Ronak Sheth wonders about an era in which we can have groceries delivered in less than two hours, but actionable information about what is in those groceries is still out of reach for many consumers. The chief customer officer at Label Insight works to help companies gather that information and make it available for the products they offer.
From where grapes were sourced in the juice parents serve their children, to whether cage-free eggs were used in bakery products, consumers are demanding a new level of information and control regarding the products they buy.
Why is transparency important now?
In order to build trust and credibility in a brand, packaged goods companies need to give consumers answers to their questions. Do they use GMO? Are their products free of artificial ingredients? Was my shampoo tested on animals?

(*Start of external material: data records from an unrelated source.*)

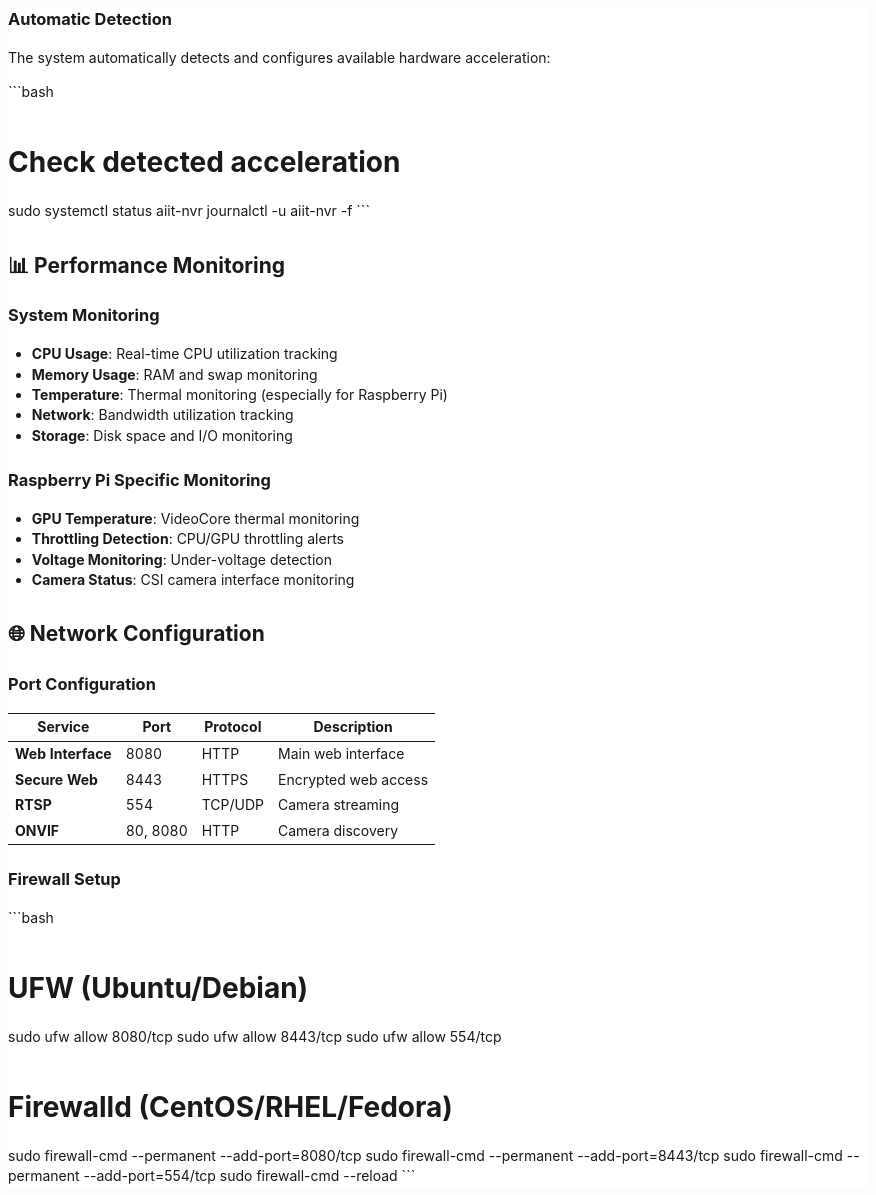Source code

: ### **Automatic Detection**
The system automatically detects and configures available hardware acceleration:

\`\`\`bash
# Check detected acceleration
sudo systemctl status aiit-nvr
journalctl -u aiit-nvr -f
\`\`\`

## 📊 **Performance Monitoring**

### **System Monitoring**
- **CPU Usage**: Real-time CPU utilization tracking
- **Memory Usage**: RAM and swap monitoring
- **Temperature**: Thermal monitoring (especially for Raspberry Pi)
- **Network**: Bandwidth utilization tracking
- **Storage**: Disk space and I/O monitoring

### **Raspberry Pi Specific Monitoring**
- **GPU Temperature**: VideoCore thermal monitoring
- **Throttling Detection**: CPU/GPU throttling alerts
- **Voltage Monitoring**: Under-voltage detection
- **Camera Status**: CSI camera interface monitoring

## 🌐 **Network Configuration**

### **Port Configuration**
| Service | Port | Protocol | Description |
|---------|------|----------|-------------|
| **Web Interface** | 8080 | HTTP | Main web interface |
| **Secure Web** | 8443 | HTTPS | Encrypted web access |
| **RTSP** | 554 | TCP/UDP | Camera streaming |
| **ONVIF** | 80, 8080 | HTTP | Camera discovery |

### **Firewall Setup**
\`\`\`bash
# UFW (Ubuntu/Debian)
sudo ufw allow 8080/tcp
sudo ufw allow 8443/tcp
sudo ufw allow 554/tcp

# Firewalld (CentOS/RHEL/Fedora)
sudo firewall-cmd --permanent --add-port=8080/tcp
sudo firewall-cmd --permanent --add-port=8443/tcp
sudo firewall-cmd --permanent --add-port=554/tcp
sudo firewall-cmd --reload
\`\`\`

Is ingredient transparency a simple goal for packaged goods companies?
It’s a challenge, currently. Right now, there are about 250,000 ingredient names that live on food packages. Those are different names for a total of about 10,000 ingredients. For instance, artificial color Yellow No. 5 appears under many names on packaging. Consumers don’t want complicated ingredient taxonomy. They don’t want to have to have a doctoral degree to read a label. They want plain language.
Are there geographic differences in consumers’ need for transparency?
Sure. There have been. The United States has not been as demanding as Europe and other parts of the world. But it’s beginning, even at the state level. Vermont just passed a GMO labeling law. I recently attended the Partnership for a Healthier America Annual Summit in Washington, D.C., where Michelle Obama spoke. Companies are making big commitments to reduce sodium and sugar in products by as much as 30 percent, publicly. Transparency will be required on claims like that with new formulations.
In other parts of the world—developing markets like India—packaged food is becoming a bigger part of the food supply. As packaged foods grow in popularity, the demand for transparency will increase.
What’s next in this area of the industry?
Transparency is a journey—it’s not "check the box" and you’re done. It’s a maturity curve. What’s next is the next layer of transparency. Online smart pages for products, like what Unilever has done for its Hellmann’s mayonnaise, will become commonplace. They list nutritional information, but also ingredients’ country of origin, geographic source within that country, growing methods. They list allergens and any other pertinent info. And all of this is now available to consumers on their device at the point of purchase or at home—just not on enough consumer goods products.
Transparency will create a fundamental shift in the types of products manufacturers create. It’ll be easier for consumers to speak with their wallets.